Many decision-making settings exhibit a trade-off between obtaining extra information to improve the outcome of the process and the cost of obtaining such information. The Pandora’s box problem of Weitzman (1979) is a classical model formalizing this trade-off. The algorithm is presented with a number of boxes containing unknown (stochastic) rewards, and it can select and keep one of the rewards. Boxes can be opened at a fixed cost to reveal their rewards. The problem is to determine which boxes to open, in what order, and which reward to choose, so as to maximize the reward obtained minus the costs paid. Weitzman presented a simple and elegant index-based policy for solving this problem under certain assumptions. In this talk, Shuchi Chawla will examine settings where Weitzman’s assumptions do not hold and his approach fails. She will focus, in particular, on settings where the rewards in boxes are correlated, and will present different ways of formalizing and attacking the problem. En route, she will examine issues that often arise in online decision-making, such as the trade-off between learning and optimization and benchmark choice.

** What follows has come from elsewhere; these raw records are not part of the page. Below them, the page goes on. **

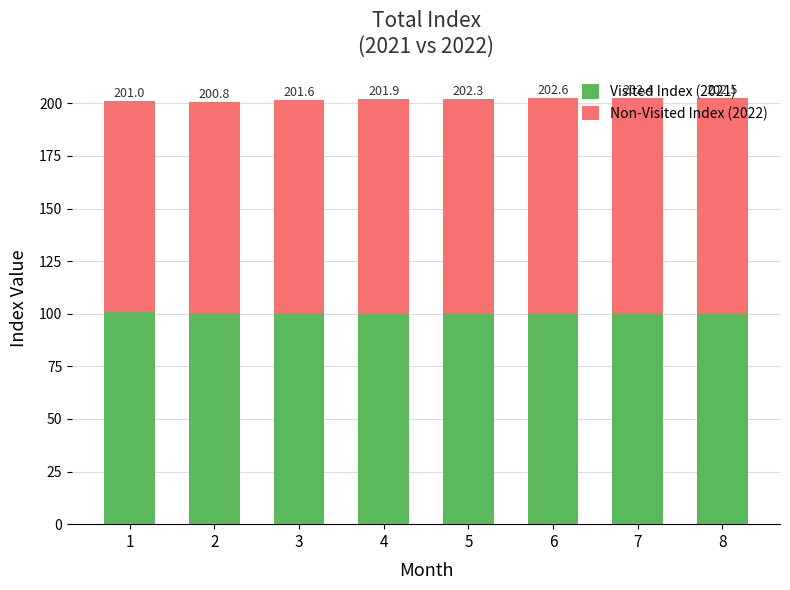

Which series has the largest total across all categories?

Non-Visited Index (2022)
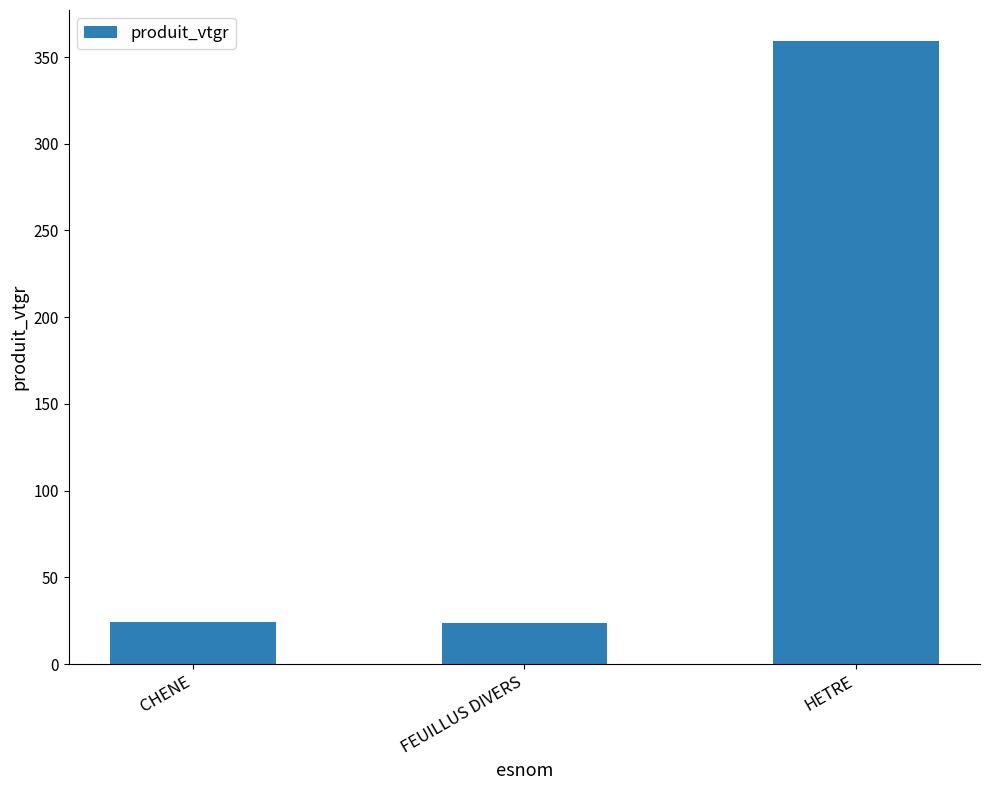

What is the difference between the maximum and second lowest values?

334.7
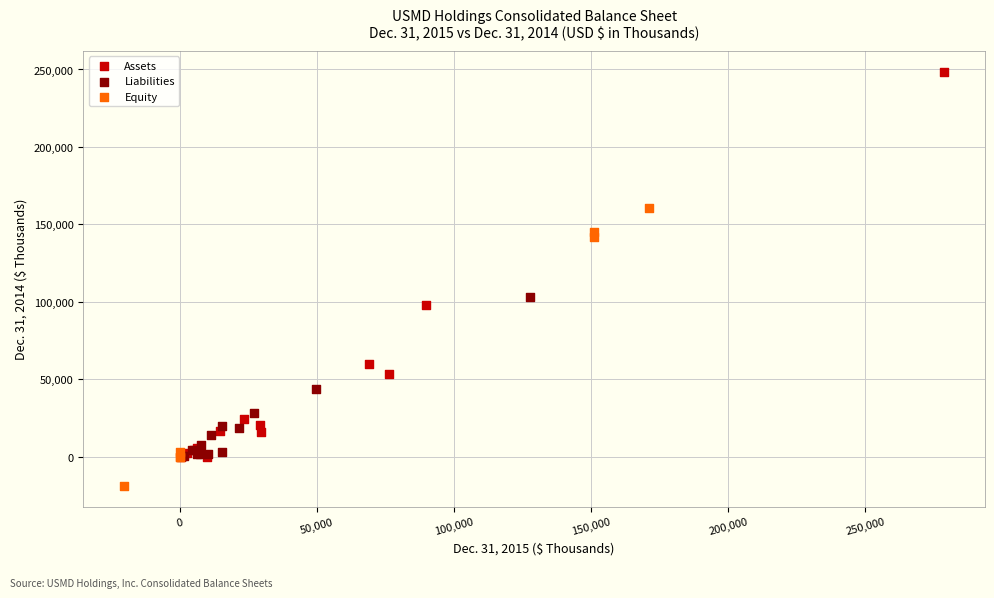

Which series has the largest Y range (max minus min)?

Assets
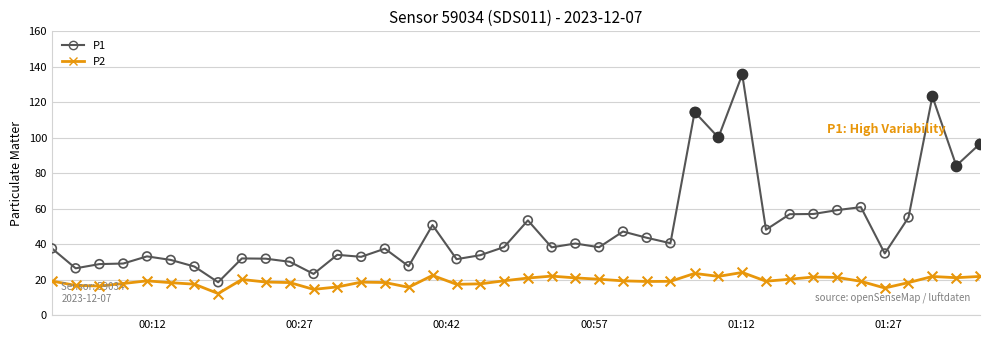

Which series has the widest spread of values?

P1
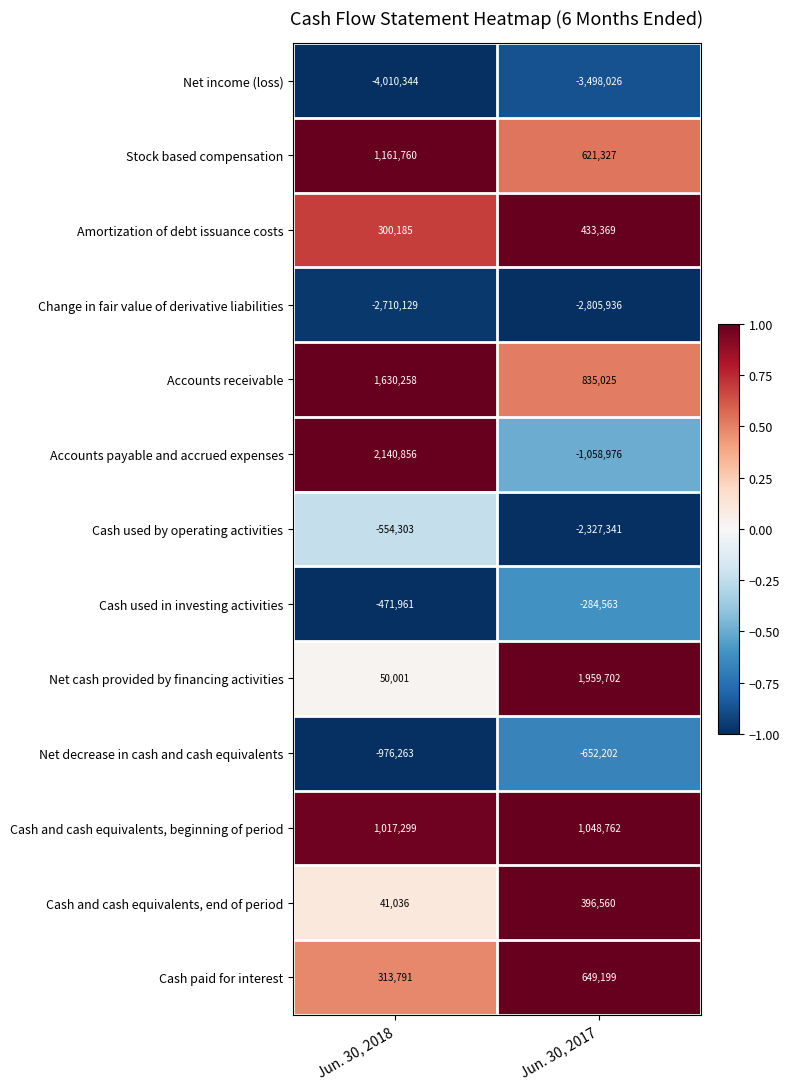

Rank the series at Jun. 30, 2018 from lowest to highest value.

Net income (loss), Change in fair value of derivative liabilities, Net decrease in cash and cash equivalents, Cash used by operating activities, Cash used in investing activities, Cash and cash equivalents, end of period, Net cash provided by financing activities, Amortization of debt issuance costs, Cash paid for interest, Cash and cash equivalents, beginning of period, Stock based compensation, Accounts receivable, Accounts payable and accrued expenses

Shuchi Chawla holds an endowed professorship in computer science at the University of Texas at Austin and is an Amazon Scholar. Shuchi is a theoretical computer scientist specializing in the areas of algorithm design, and economics and computation. Prior to joining UT Austin, she spent 15 years as a professor of CS at the University of Wisconsin-Madison. She has also previously held visiting positions at the University of Washington and Microsoft Research. Chawla has received several awards for her research and teaching, including a Sloan fellowship and the Chancellor’s Teaching Innovation Award at UW-Madison. She recently served as the PC chair of SODA20 and PC co-chair of EC’21, and currently serves on the editorial boards of ACM Transactions on Algorithms and ACM Transactions on Economics and Computation.
The Richard M. Karp Distinguished Lectures were created in Fall 2019 to celebrate the role of Simons Institute Founding Director Dick Karp in establishing the field of theoretical computer science, formulating its central problems, and contributing stunning results in the areas of computational complexity and algorithms. Formerly known as the Simons Institute Open Lectures, the series features visionary leaders in the field of theoretical computer science, and is geared toward a broad scientific audience. Light refreshments will be available prior to the start of the lecture. This lecture will be viewable thereafter on this page and on our YouTube channel.